Versicherungspflicht für die Vergangenheit vermeiden

  • Die Versicherungspflicht für die Vergangenheit kann vermieden werden, wenn innerhalb eines Monats nach Aufnahme der Tätigkeit der Statusfeststellungsantrag an die Clearingstelle der Deutschen Rentenversicherung Bund gestellt wurde, der Beschäftigte/Auftragnehmer dieser Entscheidung zustimmt und er in der Vergangenheit eine gleichwertige Vorsorge entsprechend der gesetzlichen Rentenversicherung getroffen hat.
  • innerhalb der ersten drei Monate nach Aufnahme der Tätigkeit der Antrag auf Befreiung von der Rentenversicherungspflicht für die ersten drei Jahre seiner Selbständigkeit an die Clearingstelle der Deutschen Rentenversicherung Bund gestellt wurde.
  • der Beschäftigte der Entscheidung der Clearingstelle der Deutschen Rentenversicherung Bund zustimmt, er eine gleichwertige Vorsorge in der Vergangenheit getroffen hatte und wenn er oder sein Arbeitgeber weder vorsätzlich noch grob fahrlässig von einer selbständigen Tätigkeit ausgegangen sind.

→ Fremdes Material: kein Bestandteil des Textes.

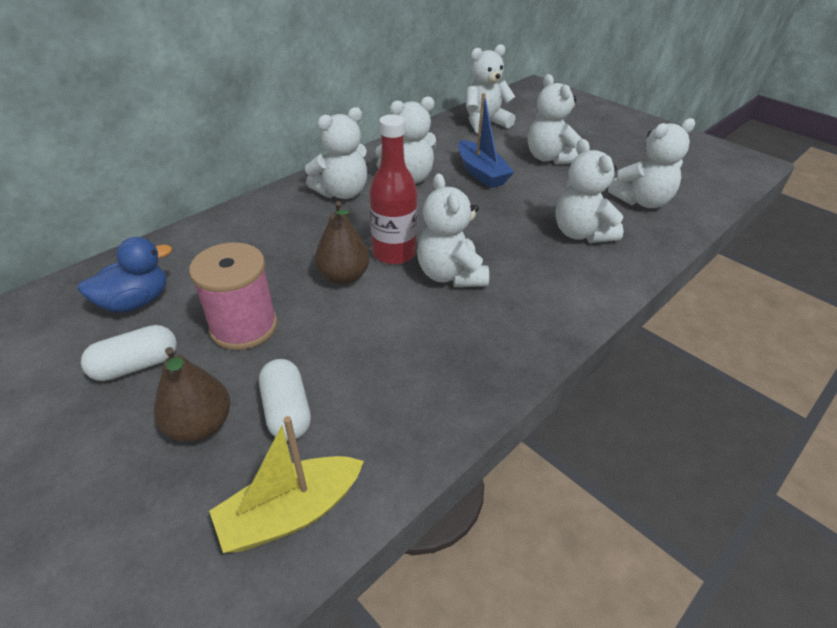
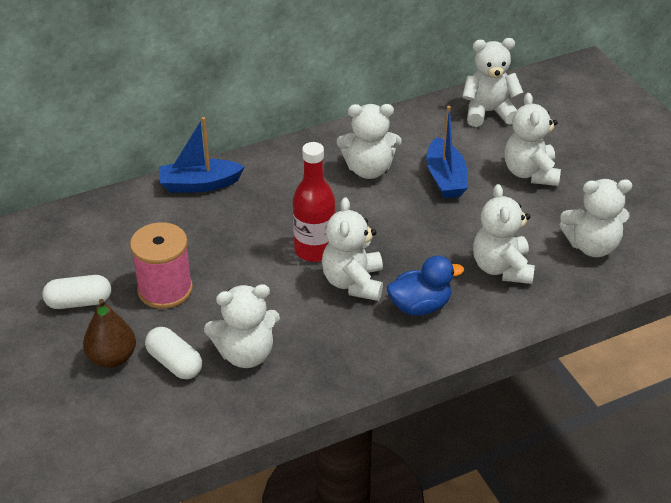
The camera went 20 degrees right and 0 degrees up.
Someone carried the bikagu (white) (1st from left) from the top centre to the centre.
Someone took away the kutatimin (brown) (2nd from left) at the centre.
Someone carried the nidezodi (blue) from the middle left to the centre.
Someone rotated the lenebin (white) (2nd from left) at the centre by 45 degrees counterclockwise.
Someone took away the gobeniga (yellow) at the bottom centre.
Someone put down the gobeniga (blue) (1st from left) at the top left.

Wir empfehlen jedem Auftraggeber ausdrücklich eine Beratung von Fachleuten hierzu in Anspruch zu nehmen, um so eine falsche Feststellung seitens der Deutschen Rentenversicherung Bund und die damit verbundenen Konsequenzen zu vermeiden.

Trotz größtmöglicher Sorgfalt übernehmen wir keine Haftung!